(DATA SHOWN)
-------------------------
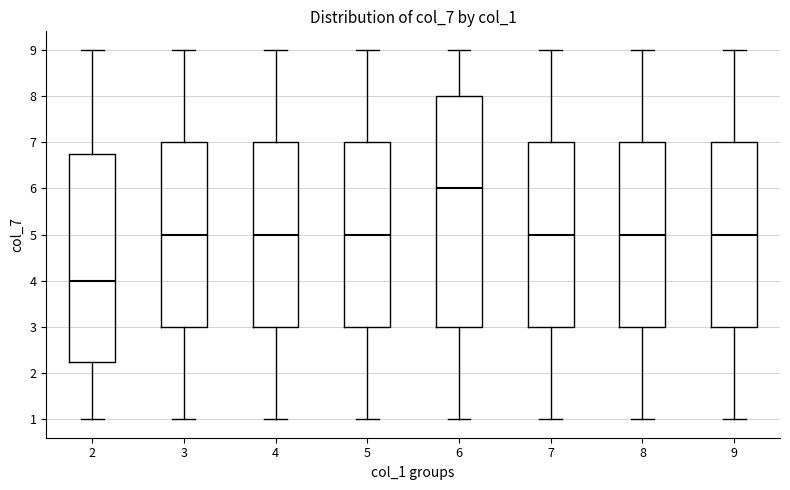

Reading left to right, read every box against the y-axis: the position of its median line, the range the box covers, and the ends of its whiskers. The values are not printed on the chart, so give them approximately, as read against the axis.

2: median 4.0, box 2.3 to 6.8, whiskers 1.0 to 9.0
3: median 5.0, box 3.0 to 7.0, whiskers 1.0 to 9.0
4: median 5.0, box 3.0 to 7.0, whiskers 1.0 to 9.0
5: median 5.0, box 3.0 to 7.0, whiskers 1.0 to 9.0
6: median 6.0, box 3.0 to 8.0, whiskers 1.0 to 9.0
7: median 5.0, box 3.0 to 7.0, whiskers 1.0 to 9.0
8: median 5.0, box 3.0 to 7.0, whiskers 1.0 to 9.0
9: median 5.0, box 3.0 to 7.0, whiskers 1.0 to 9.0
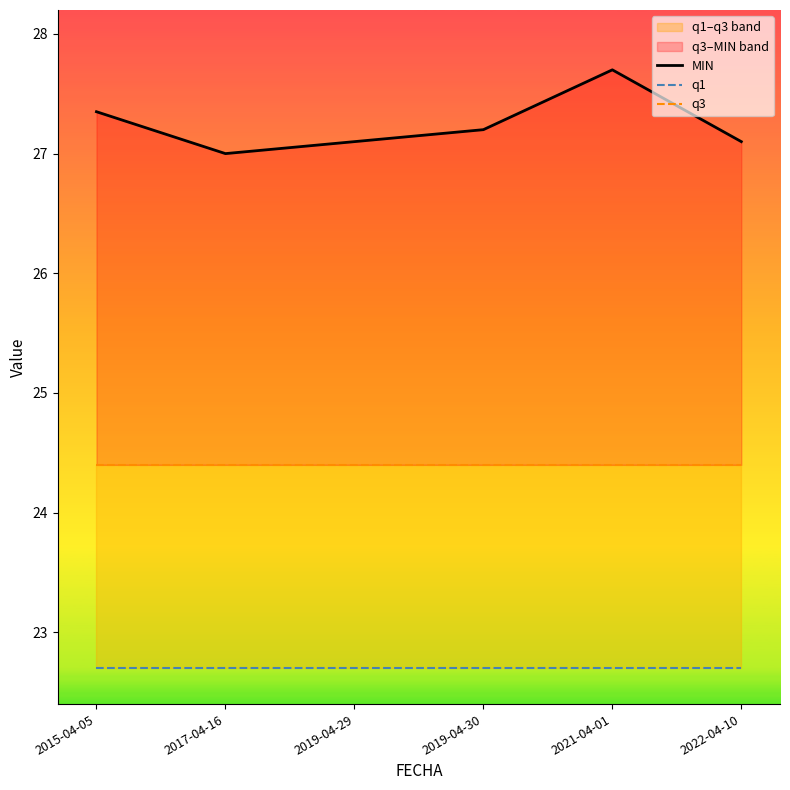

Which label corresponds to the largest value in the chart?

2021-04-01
-------------------------
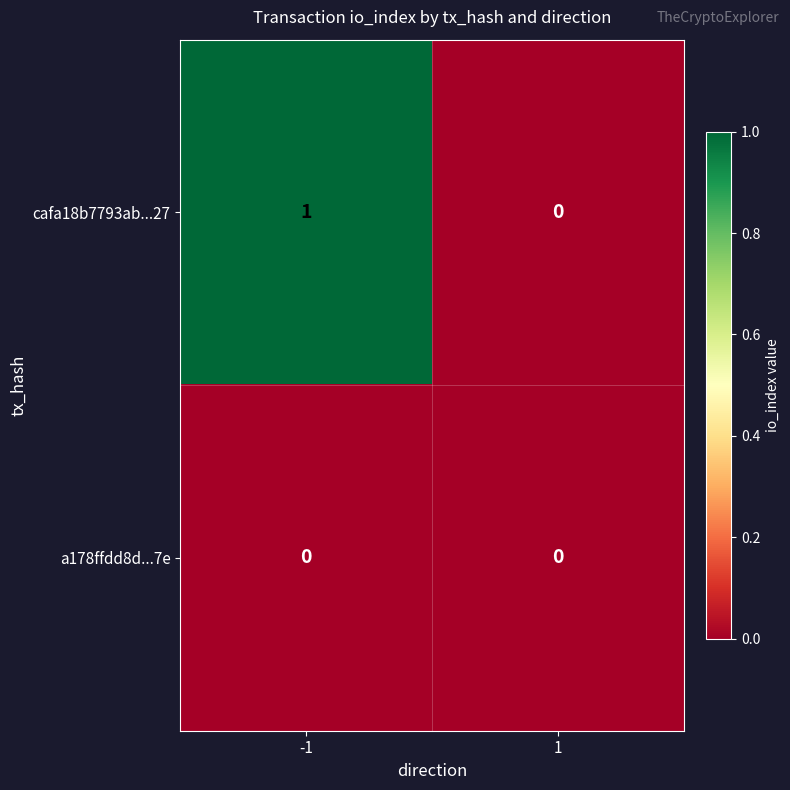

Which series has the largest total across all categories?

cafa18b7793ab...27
-------------------------
(JOB ITEM) Copy the data above word for word, starting at the line that contains "2: median 4.0, box" and stopping after the line that contains "Which label corresponds". Leave the pictures out of your answer.

(SOLUTION FOR THIS TASK)
2: median 4.0, box 2.3 to 6.8, whiskers 1.0 to 9.0
3: median 5.0, box 3.0 to 7.0, whiskers 1.0 to 9.0
4: median 5.0, box 3.0 to 7.0, whiskers 1.0 to 9.0
5: median 5.0, box 3.0 to 7.0, whiskers 1.0 to 9.0
6: median 6.0, box 3.0 to 8.0, whiskers 1.0 to 9.0
7: median 5.0, box 3.0 to 7.0, whiskers 1.0 to 9.0
8: median 5.0, box 3.0 to 7.0, whiskers 1.0 to 9.0
9: median 5.0, box 3.0 to 7.0, whiskers 1.0 to 9.0

Which label corresponds to the largest value in the chart?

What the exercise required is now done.